7. Implications and Future Directions

  • Field-level impact
  • TruthRL shifts post-training from accuracy-only to truthfulness-oriented objectives, showing that reward structure (ternary vs binary) fundamentally changes LLM behavior. It offers a practical recipe—simple reward, online GRPO, LLM judge—that improves reliability across datasets, models, and retrieval settings.

  • Practical applications

  • High-stakes QA, customer support, medical/legal triage, enterprise search assistants, and any RAG system where calibrated abstention reduces risk.

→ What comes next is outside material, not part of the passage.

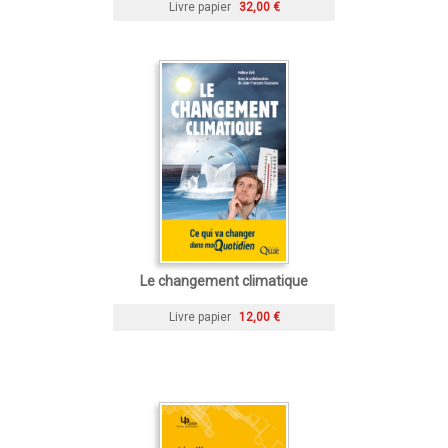
Livre papier
32,00 €
Le changement climatique
Livre papier
12,00 €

TruthRL’s abstain-over-guess behavior is particularly valuable for safety-critical deployments.

  • Follow-up research

  • Better verifiers: More reliable, cheaper, perhaps hybrid (LLM + rules) judges to maintain semantic awareness without collapse (Table 5).
  • Multi-objective RL: Explicitly incorporate uncertainty into the evaluation objective (nonzero w2) to reflect real-world preferences for abstention in risky contexts.
  • Reasoning rewards: The initial explorations (Table 8) show outcome-only rewards already improve reasoning scores; principled multi-signal designs could further enhance faithful reasoning without hurting outcomes.
  • Data-aware retrieval: Couple TruthRL with retrieval re-ranking and evidence quality estimation to further suppress hallucinations from noisy context.
  • Calibration metrics: Beyond Acc/Hall/Unc, evaluate and optimize explicit calibration (e.g., expected calibration error) to align confidence with correctness (Figure 5 hints this is promising).

Bottom line: A minimal change—treating abstention distinctly from error in an online RL setup—alters incentives so the model stops guessing when unsure, sharply reducing hallucinations and improving trustworthiness (Table 1, Figure 3).